Turning back to the house, I found Elsa Ditmer on the front porch, a trembling hand over her heart.

“There was a snake in the house?” she said with palpable alarm.

“Yes.” I studied her face, which retained the fraught expression I’d noticed in the kitchen. “Is that bad luck?”

“Maybe I’m too superstitious, Mr. Holt,” she said. “But if I were you, I’d break a few more plates.”

Four

The woman is Elsa Ditmer, which only becomes clear to me once both the police and her daughter arrive within a minute of each other.

First is the police, summoned by a frantic 911 call I’d made five minutes earlier. Rather than some rookie cop, I’m sent the police chief, a woman named Tess Alcott, who seems none too pleased to be here.

She steps into the house with a scowl on her face and the cocksure gait of a movie cowboy. I suspect both are affectations. Things she needs to do to be taken seriously. I do the same when I’m on the job. In my case, though, it’s a no-nonsense demeanor and clothes that appall my mother.

“I think I already know which one of you is the intruder,” Chief Alcott says.

She doesn’t get the chance to say anything else, because that’s when Mrs. Ditmer’s daughter rushes through the still-open door. Like her mother, she’s in nightclothes. Flannel pajama bottoms and an oversize Old Navy T-shirt. Ignoring Chief Alcott and me, she heads straight to her mother, who sits in the parlor, slumped in a chair still covered by a drop cloth.

“Mama, what are you doing here?”

The old woman reaches out for me, her fingers stretched, as if that might bridge the two-foot gap between us. “Petra,” she says.

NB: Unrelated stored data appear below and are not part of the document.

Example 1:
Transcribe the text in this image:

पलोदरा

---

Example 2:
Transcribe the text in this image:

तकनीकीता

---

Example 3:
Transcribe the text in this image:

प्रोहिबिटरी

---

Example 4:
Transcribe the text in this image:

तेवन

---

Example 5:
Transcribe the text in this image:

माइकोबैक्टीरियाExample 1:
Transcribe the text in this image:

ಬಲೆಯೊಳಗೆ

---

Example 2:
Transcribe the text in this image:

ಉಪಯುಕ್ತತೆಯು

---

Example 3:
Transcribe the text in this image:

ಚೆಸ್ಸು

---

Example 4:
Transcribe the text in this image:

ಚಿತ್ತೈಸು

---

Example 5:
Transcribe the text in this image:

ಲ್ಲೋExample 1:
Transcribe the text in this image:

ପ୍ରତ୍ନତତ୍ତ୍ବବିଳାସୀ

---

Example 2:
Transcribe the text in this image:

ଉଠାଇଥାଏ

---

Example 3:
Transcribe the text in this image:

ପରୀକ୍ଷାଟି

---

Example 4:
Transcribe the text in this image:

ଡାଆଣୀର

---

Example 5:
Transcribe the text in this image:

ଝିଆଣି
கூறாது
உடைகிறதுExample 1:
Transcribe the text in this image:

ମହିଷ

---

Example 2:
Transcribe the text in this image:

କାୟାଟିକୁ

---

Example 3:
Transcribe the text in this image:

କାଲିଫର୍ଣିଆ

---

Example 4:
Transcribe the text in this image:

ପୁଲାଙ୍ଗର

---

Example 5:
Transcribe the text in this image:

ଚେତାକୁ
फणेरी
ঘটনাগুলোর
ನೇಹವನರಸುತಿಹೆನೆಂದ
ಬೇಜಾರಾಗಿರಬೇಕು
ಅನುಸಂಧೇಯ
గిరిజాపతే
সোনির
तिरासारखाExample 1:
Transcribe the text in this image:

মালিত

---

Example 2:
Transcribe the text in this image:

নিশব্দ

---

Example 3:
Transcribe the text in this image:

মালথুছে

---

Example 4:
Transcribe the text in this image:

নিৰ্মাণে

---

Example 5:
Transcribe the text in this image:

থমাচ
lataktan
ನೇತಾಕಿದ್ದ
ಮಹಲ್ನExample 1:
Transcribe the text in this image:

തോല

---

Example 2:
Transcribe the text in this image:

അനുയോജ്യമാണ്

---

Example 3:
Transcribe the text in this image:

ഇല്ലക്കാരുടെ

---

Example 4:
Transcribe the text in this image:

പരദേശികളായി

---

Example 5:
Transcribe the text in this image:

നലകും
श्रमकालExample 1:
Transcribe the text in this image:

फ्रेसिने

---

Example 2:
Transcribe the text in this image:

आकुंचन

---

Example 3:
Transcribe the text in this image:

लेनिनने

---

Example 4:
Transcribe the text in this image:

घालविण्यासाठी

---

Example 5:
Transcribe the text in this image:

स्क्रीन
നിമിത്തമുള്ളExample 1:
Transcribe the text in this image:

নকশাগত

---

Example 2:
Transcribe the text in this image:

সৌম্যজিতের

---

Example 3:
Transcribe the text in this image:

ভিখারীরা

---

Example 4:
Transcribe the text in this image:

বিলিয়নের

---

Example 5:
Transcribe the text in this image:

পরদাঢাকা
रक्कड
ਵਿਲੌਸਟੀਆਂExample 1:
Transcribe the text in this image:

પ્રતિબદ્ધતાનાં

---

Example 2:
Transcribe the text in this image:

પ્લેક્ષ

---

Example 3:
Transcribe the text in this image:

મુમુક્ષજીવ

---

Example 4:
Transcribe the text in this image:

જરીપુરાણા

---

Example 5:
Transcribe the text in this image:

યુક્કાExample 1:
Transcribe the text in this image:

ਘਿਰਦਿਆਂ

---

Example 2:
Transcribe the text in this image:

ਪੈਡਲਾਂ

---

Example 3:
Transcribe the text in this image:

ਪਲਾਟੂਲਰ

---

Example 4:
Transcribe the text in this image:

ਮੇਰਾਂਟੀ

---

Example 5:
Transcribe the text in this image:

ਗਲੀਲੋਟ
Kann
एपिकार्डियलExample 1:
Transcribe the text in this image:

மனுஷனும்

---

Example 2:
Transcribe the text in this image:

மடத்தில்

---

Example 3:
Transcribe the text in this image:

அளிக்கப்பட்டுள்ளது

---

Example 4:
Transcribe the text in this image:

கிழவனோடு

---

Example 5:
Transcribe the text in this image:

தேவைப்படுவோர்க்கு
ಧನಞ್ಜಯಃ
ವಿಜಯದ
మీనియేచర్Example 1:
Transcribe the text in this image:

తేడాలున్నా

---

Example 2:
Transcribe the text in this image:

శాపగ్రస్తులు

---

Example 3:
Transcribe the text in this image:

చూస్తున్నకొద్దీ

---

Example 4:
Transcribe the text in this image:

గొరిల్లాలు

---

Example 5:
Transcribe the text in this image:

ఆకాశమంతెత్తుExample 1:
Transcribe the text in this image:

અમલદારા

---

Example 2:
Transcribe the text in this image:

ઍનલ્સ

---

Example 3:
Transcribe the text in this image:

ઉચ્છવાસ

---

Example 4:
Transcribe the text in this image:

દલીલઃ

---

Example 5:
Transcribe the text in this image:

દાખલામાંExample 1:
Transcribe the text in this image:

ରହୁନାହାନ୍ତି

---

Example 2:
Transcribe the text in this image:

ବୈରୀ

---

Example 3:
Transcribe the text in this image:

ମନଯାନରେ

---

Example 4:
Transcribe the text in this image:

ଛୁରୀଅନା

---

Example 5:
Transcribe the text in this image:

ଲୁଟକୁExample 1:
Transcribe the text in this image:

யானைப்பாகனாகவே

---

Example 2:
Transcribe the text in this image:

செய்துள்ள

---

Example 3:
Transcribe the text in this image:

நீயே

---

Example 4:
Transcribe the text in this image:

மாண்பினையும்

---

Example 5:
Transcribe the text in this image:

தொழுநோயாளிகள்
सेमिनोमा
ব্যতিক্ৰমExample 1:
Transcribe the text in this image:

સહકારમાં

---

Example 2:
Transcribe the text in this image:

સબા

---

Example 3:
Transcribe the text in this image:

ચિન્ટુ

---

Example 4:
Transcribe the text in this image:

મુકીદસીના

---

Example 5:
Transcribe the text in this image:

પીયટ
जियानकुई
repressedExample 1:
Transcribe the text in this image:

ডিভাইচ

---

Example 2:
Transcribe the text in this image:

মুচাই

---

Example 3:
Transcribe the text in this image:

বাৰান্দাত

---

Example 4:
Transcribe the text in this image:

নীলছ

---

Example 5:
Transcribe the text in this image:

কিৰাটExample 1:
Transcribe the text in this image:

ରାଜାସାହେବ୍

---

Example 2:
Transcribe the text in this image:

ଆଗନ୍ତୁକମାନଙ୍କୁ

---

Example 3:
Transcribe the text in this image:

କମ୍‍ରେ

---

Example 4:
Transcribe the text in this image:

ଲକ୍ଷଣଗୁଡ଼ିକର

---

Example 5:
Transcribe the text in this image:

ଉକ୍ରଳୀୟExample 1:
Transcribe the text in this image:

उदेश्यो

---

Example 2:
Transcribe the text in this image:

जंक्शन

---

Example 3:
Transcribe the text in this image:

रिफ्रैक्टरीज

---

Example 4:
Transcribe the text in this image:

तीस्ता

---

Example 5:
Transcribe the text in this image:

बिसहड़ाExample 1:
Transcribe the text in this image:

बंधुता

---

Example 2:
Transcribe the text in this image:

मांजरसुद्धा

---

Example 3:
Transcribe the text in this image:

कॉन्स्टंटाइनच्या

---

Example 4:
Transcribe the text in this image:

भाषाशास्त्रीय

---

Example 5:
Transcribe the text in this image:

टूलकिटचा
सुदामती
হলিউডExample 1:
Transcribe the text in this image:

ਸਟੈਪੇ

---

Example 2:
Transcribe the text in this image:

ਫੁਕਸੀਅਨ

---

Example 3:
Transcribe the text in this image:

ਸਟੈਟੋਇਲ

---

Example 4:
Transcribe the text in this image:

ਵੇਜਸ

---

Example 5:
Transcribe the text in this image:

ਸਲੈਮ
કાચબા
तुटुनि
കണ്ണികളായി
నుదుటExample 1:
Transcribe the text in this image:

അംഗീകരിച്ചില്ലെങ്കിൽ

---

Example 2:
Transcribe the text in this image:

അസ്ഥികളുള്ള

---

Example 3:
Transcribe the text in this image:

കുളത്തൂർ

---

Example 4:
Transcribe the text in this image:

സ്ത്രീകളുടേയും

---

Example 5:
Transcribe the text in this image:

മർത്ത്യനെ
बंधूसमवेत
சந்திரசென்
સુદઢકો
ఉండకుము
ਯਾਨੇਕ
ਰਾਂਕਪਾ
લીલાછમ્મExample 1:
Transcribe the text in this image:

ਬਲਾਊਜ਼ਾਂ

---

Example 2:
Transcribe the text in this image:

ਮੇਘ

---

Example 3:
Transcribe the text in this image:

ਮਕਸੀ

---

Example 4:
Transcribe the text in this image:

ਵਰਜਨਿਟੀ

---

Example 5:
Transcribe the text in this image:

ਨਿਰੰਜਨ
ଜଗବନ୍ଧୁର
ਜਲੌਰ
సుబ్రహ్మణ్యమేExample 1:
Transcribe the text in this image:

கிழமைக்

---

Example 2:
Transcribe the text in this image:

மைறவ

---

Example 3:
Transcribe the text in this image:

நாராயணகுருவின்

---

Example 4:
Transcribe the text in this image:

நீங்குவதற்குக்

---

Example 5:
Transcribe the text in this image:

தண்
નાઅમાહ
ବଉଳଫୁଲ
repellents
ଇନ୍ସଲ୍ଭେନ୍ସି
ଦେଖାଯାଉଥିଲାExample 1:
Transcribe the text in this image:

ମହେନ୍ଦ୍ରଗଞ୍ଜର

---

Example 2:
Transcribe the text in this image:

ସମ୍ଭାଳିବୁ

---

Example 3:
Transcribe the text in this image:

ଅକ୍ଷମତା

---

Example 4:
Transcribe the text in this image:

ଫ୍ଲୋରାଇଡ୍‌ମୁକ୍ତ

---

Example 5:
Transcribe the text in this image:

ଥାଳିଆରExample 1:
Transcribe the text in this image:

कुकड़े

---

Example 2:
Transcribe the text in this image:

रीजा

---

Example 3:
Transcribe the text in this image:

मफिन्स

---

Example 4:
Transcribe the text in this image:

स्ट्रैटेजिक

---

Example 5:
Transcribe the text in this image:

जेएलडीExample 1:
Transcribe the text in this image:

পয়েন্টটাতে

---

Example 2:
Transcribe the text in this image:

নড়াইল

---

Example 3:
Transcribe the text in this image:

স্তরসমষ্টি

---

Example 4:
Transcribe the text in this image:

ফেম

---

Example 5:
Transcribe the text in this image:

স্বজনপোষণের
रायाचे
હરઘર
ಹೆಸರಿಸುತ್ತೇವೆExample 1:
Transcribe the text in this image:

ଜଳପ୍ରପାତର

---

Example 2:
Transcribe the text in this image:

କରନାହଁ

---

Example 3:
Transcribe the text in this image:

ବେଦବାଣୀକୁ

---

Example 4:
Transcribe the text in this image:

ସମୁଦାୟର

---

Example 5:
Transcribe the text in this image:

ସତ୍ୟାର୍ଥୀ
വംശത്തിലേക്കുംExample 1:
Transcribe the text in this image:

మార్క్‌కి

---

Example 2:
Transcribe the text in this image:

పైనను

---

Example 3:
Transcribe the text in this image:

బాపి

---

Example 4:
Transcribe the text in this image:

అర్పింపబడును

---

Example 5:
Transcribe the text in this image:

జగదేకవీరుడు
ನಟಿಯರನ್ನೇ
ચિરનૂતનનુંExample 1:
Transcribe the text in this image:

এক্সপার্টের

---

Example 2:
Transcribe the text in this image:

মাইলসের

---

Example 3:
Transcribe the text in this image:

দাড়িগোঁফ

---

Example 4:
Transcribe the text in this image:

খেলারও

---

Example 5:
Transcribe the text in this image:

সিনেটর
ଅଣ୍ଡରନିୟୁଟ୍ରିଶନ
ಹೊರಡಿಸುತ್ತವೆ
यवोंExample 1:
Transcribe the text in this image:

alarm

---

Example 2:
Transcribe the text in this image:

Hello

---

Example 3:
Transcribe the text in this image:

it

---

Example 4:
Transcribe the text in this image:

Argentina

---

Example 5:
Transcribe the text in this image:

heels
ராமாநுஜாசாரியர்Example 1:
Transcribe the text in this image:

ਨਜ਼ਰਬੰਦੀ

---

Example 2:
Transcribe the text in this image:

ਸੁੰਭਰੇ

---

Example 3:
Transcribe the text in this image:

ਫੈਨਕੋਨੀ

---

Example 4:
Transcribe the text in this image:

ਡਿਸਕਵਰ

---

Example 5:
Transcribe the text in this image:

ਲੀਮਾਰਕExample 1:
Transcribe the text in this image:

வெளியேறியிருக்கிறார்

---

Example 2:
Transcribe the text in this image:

That’s when I understand who she is. Who all of them are. Elsa Ditmer, her daughter, Chief Alcott—all are characters in the Book. Only they’re not characters. They’re living, breathing people. Other than my parents, I’ve never met someone mentioned in the Book, and therefore I must remind myself of their existence in real life.

“That’s not Petra, Mama,” her daughter says. “That’s a stranger.”

Mrs. Ditmer’s face, which had contained a kind of beatific hope, suddenly collapses. Grim understanding settles over her features, darkening her eyes and making her bottom lip quiver. Seeing it hurts my heart so much that I need to turn away.

“As you can see, Mrs. Ditmer gets confused sometimes,” Chief Alcott says. “Has a tendency to wander off.”

“I was told she wasn’t well,” I say.

“She has Alzheimer’s.” This is spoken by her daughter, who’s suddenly at our side. “Sometimes she’s fine. Almost as if nothing is wrong. And at other times her mind gets cloudy. She forgets what year it is, or else wanders off. I thought she was asleep. But when I saw the chief drive by, I knew she had come here.”

“Does she do that a lot?”

“No,” she says. “Usually the gate is closed.”

“Well, it’s all over now,” Chief Alcott says. “No harm meant, and no harm done. I think it’s best if Elsa gets home and back into bed.”

Mrs. Ditmer’s daughter doesn’t move. “You’re Maggie Holt,” she says, in a way that makes it sound like an accusation.

“I am.”

When I offer my hand, she pointedly refuses to shake it.

“Hannah,” she says, even though I’d already inferred that. “We’ve met before.”

I know, only because it was in the Book. Although my father had written that Hannah was six at the time, she looks a good decade older than me. She’s got a rawboned appearance. A woman whose soft edges had been scraped away by life. The past twenty-five years must have been a bitch.

“I’m sorry about your mother,” I say.

Hannah shrugs. A gesture that seems to say, Yeah, you and me both.

“Petra’s your sister, right?”

“Was my sister,” Hannah says. “Sorry if my mom scared you. It won’t happen again.”

She helps her mother out of the chair and guides her carefully to the door. On their way out, Elsa Ditmer turns and gives me one last look, just in case I’ve magically turned into her other daughter. But I’m still me, a fact that’s met with another crestfallen look on Mrs. Ditmer’s face.

After they’re gone, Chief Alcott lingers in the vestibule. Above her, the moth in the light fixture has gone still. Maybe just for a moment. Maybe forever.

“Maggie Holt.” The chief shakes her head in disbelief. “I guess I shouldn’t be surprised you’re here. Not with your father’s passing and all. My condolences, by the way.”

She notices my bags, still on the vestibule floor.

“Looks like you intend to stay awhile.”

“Just long enough to fix this place up and sell it.”

“Ambitious,” Chief Alcott says. “You plan on turning it into a vacation home for some Wall Street type? Or maybe a bed-and-breakfast? Something like that?”

“I haven’t decided yet.”

She sighs. “That’s a shame. I was hoping you’d come to demolish the place. Baneberry Hall deserves to be nothing but rubble.”

The pause that follows suggests she’s expecting me to be offended. I’m not.